- What to work on -
From the listing below, extract every line containing "which".

- Records for the task -
● ● ●

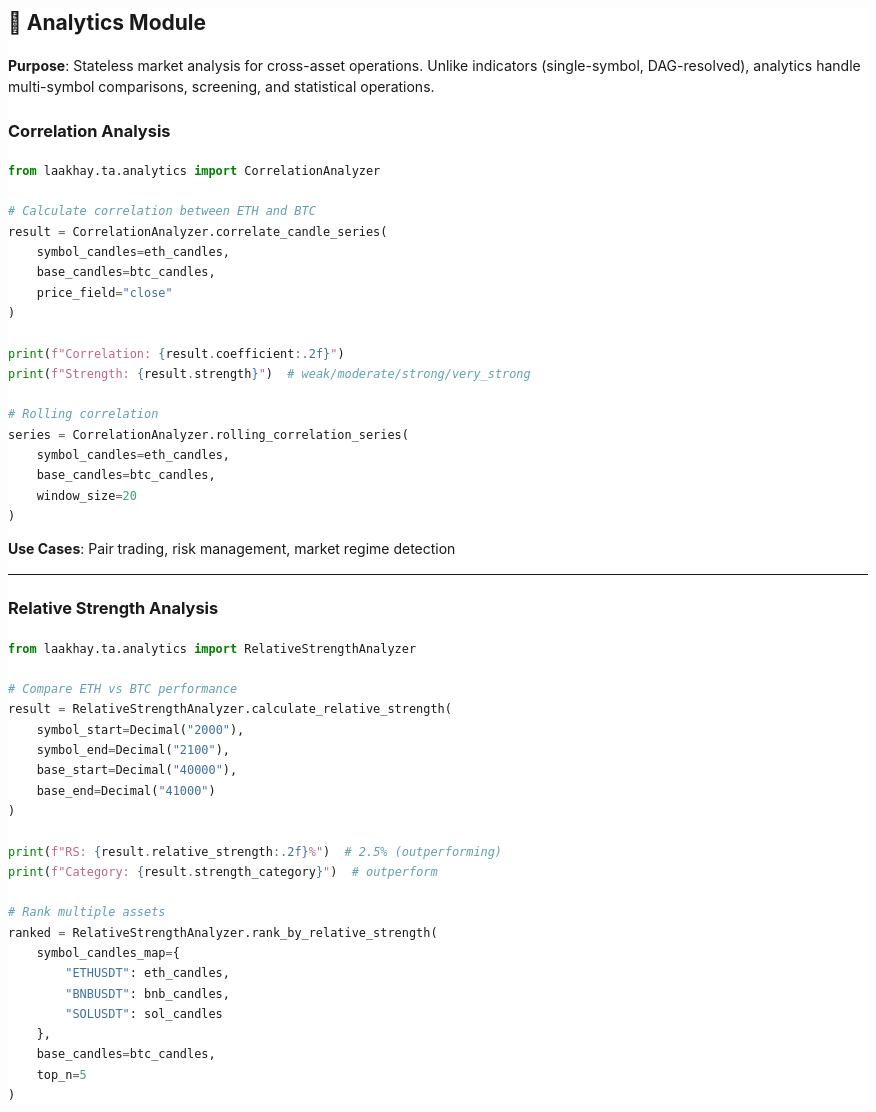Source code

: 
## 🧮 Analytics Module

**Purpose**: Stateless market analysis for cross-asset operations. Unlike indicators (single-symbol, DAG-resolved), analytics handle multi-symbol comparisons, screening, and statistical operations.

### Correlation Analysis

```python
from laakhay.ta.analytics import CorrelationAnalyzer

# Calculate correlation between ETH and BTC
result = CorrelationAnalyzer.correlate_candle_series(
    symbol_candles=eth_candles,
    base_candles=btc_candles,
    price_field="close"
)

print(f"Correlation: {result.coefficient:.2f}")
print(f"Strength: {result.strength}")  # weak/moderate/strong/very_strong

# Rolling correlation
series = CorrelationAnalyzer.rolling_correlation_series(
    symbol_candles=eth_candles,
    base_candles=btc_candles,
    window_size=20
)
```

**Use Cases**: Pair trading, risk management, market regime detection

---

### Relative Strength Analysis

```python
from laakhay.ta.analytics import RelativeStrengthAnalyzer

# Compare ETH vs BTC performance
result = RelativeStrengthAnalyzer.calculate_relative_strength(
    symbol_start=Decimal("2000"),
    symbol_end=Decimal("2100"),
    base_start=Decimal("40000"),
    base_end=Decimal("41000")
)

print(f"RS: {result.relative_strength:.2f}%")  # 2.5% (outperforming)
print(f"Category: {result.strength_category}")  # outperform

# Rank multiple assets
ranked = RelativeStrengthAnalyzer.rank_by_relative_strength(
    symbol_candles_map={
        "ETHUSDT": eth_candles,
        "BNBUSDT": bnb_candles,
        "SOLUSDT": sol_candles
    },
    base_candles=btc_candles,
    top_n=5
)
```
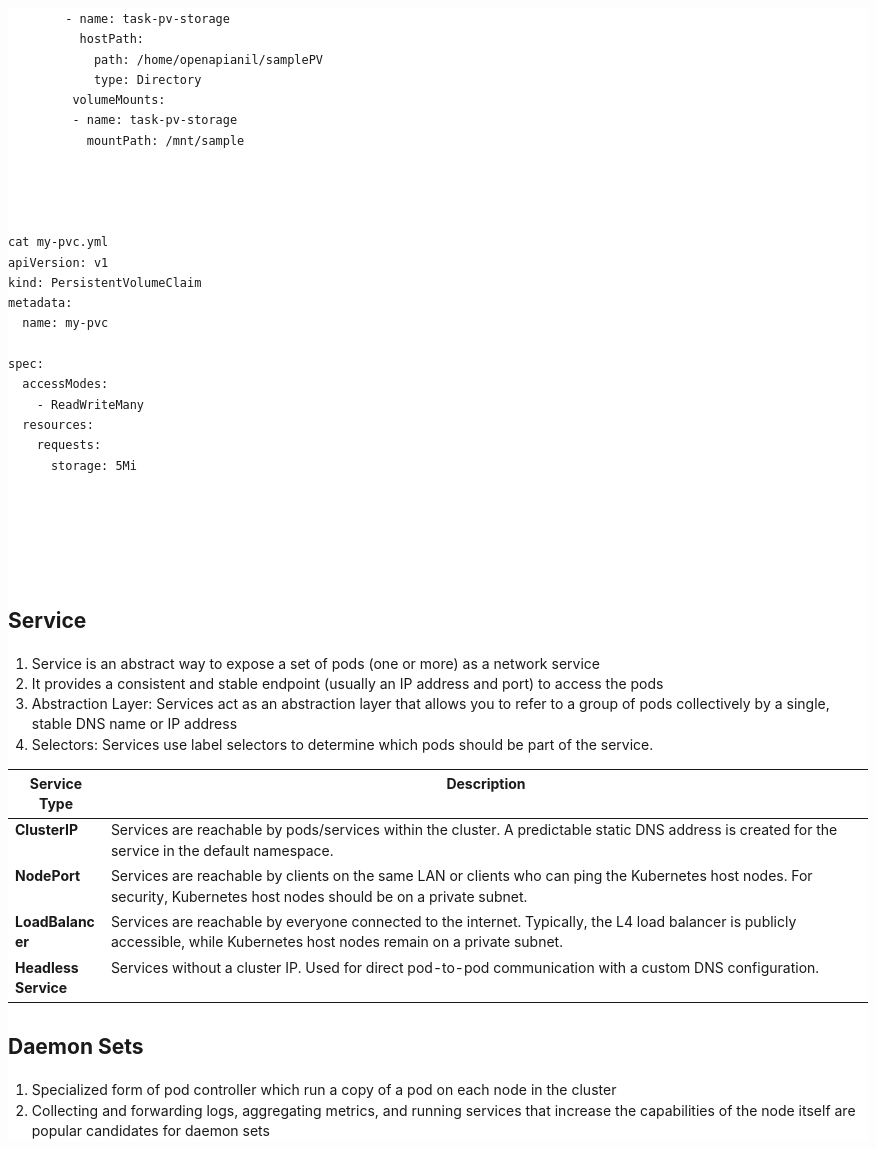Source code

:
 ```
        - name: task-pv-storage
          hostPath:
            path: /home/openapianil/samplePV
            type: Directory
         volumeMounts:
         - name: task-pv-storage
           mountPath: /mnt/sample   




cat my-pvc.yml
apiVersion: v1
kind: PersistentVolumeClaim
metadata:
  name: my-pvc

spec:
  accessModes:
    - ReadWriteMany
  resources:
    requests:
      storage: 5Mi






```


Service
---------

1. Service is an abstract way to expose a set of pods (one or more) as a network service
2. It provides a consistent and stable endpoint (usually an IP address and port) to access the pods
3. Abstraction Layer: Services act as an abstraction layer that allows you to refer to a group of pods collectively by a single, stable DNS name or IP address
4. Selectors: Services use label selectors to determine which pods should be part of the service.


| **Service Type**          | **Description**                                                                                                                               |
|---------------------------|---------------------------------------------------------------------------------------------------------------------------------------------|
| **ClusterIP**             | Services are reachable by pods/services within the cluster. A predictable static DNS address is created for the service in the default namespace. |
| **NodePort**              | Services are reachable by clients on the same LAN or clients who can ping the Kubernetes host nodes. For security, Kubernetes host nodes should be on a private subnet. |
| **LoadBalancer**          | Services are reachable by everyone connected to the internet. Typically, the L4 load balancer is publicly accessible, while Kubernetes host nodes remain on a private subnet. |
| **Headless Service**      | Services without a cluster IP. Used for direct pod-to-pod communication with a custom DNS configuration.                                      |


Daemon Sets
--------------
1. Specialized form of pod controller which run a copy of a pod on each node in the cluster
2. Collecting and forwarding logs, aggregating metrics, and running services that increase the capabilities of the node itself are popular candidates for daemon sets
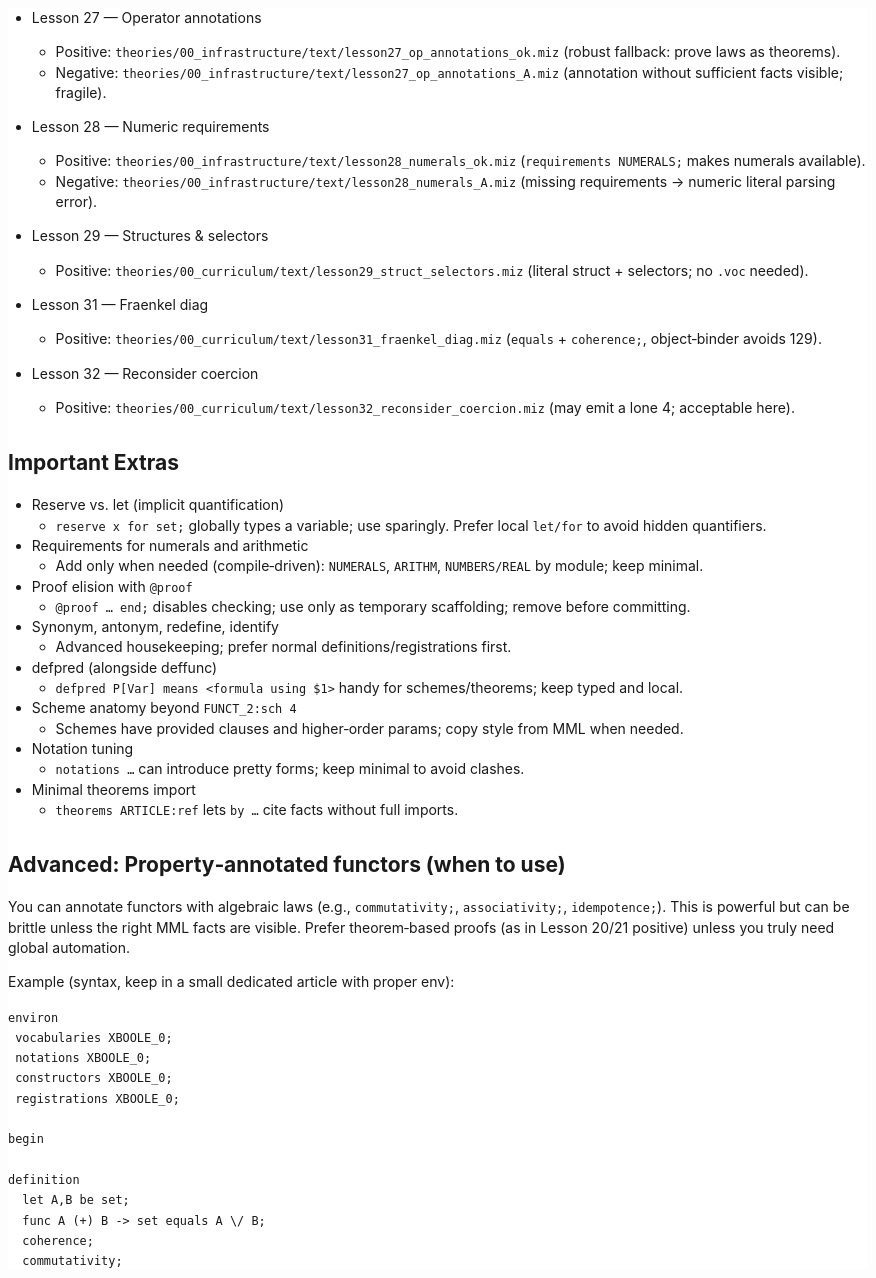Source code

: - Lesson 27 — Operator annotations
  - Positive: `theories/00_infrastructure/text/lesson27_op_annotations_ok.miz` (robust fallback: prove laws as theorems).
  - Negative: `theories/00_infrastructure/text/lesson27_op_annotations_A.miz` (annotation without sufficient facts visible; fragile).

- Lesson 28 — Numeric requirements
  - Positive: `theories/00_infrastructure/text/lesson28_numerals_ok.miz` (`requirements NUMERALS;` makes numerals available).
  - Negative: `theories/00_infrastructure/text/lesson28_numerals_A.miz` (missing requirements → numeric literal parsing error).

- Lesson 29 — Structures & selectors
  - Positive: `theories/00_curriculum/text/lesson29_struct_selectors.miz` (literal struct + selectors; no `.voc` needed).

- Lesson 31 — Fraenkel diag
  - Positive: `theories/00_curriculum/text/lesson31_fraenkel_diag.miz` (`equals` + `coherence;`, object‑binder avoids 129).

- Lesson 32 — Reconsider coercion
  - Positive: `theories/00_curriculum/text/lesson32_reconsider_coercion.miz` (may emit a lone 4; acceptable here).

## Important Extras

- Reserve vs. let (implicit quantification)
  - `reserve x for set;` globally types a variable; use sparingly. Prefer local `let/for` to avoid hidden quantifiers.
- Requirements for numerals and arithmetic
  - Add only when needed (compile‑driven): `NUMERALS`, `ARITHM`, `NUMBERS/REAL` by module; keep minimal.
- Proof elision with `@proof`
  - `@proof … end;` disables checking; use only as temporary scaffolding; remove before committing.
- Synonym, antonym, redefine, identify
  - Advanced housekeeping; prefer normal definitions/registrations first.
- defpred (alongside deffunc)
  - `defpred P[Var] means <formula using $1>` handy for schemes/theorems; keep typed and local.
- Scheme anatomy beyond `FUNCT_2:sch 4`
  - Schemes have provided clauses and higher‑order params; copy style from MML when needed.
- Notation tuning
  - `notations …` can introduce pretty forms; keep minimal to avoid clashes.
- Minimal theorems import
  - `theorems ARTICLE:ref` lets `by …` cite facts without full imports.

## Advanced: Property‑annotated functors (when to use)

You can annotate functors with algebraic laws (e.g., `commutativity;`, `associativity;`, `idempotence;`). This is powerful but can be brittle unless the right MML facts are visible. Prefer theorem‑based proofs (as in Lesson 20/21 positive) unless you truly need global automation.

Example (syntax, keep in a small dedicated article with proper env):
```mizar
environ
 vocabularies XBOOLE_0;
 notations XBOOLE_0;
 constructors XBOOLE_0;
 registrations XBOOLE_0;

begin

definition
  let A,B be set;
  func A (+) B -> set equals A \/ B;
  coherence;
  commutativity;
```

● ● ●

- Output for this task -
4. Selectors: Services use label selectors to determine which pods should be part of the service.
1. Specialized form of pod controller which run a copy of a pod on each node in the cluster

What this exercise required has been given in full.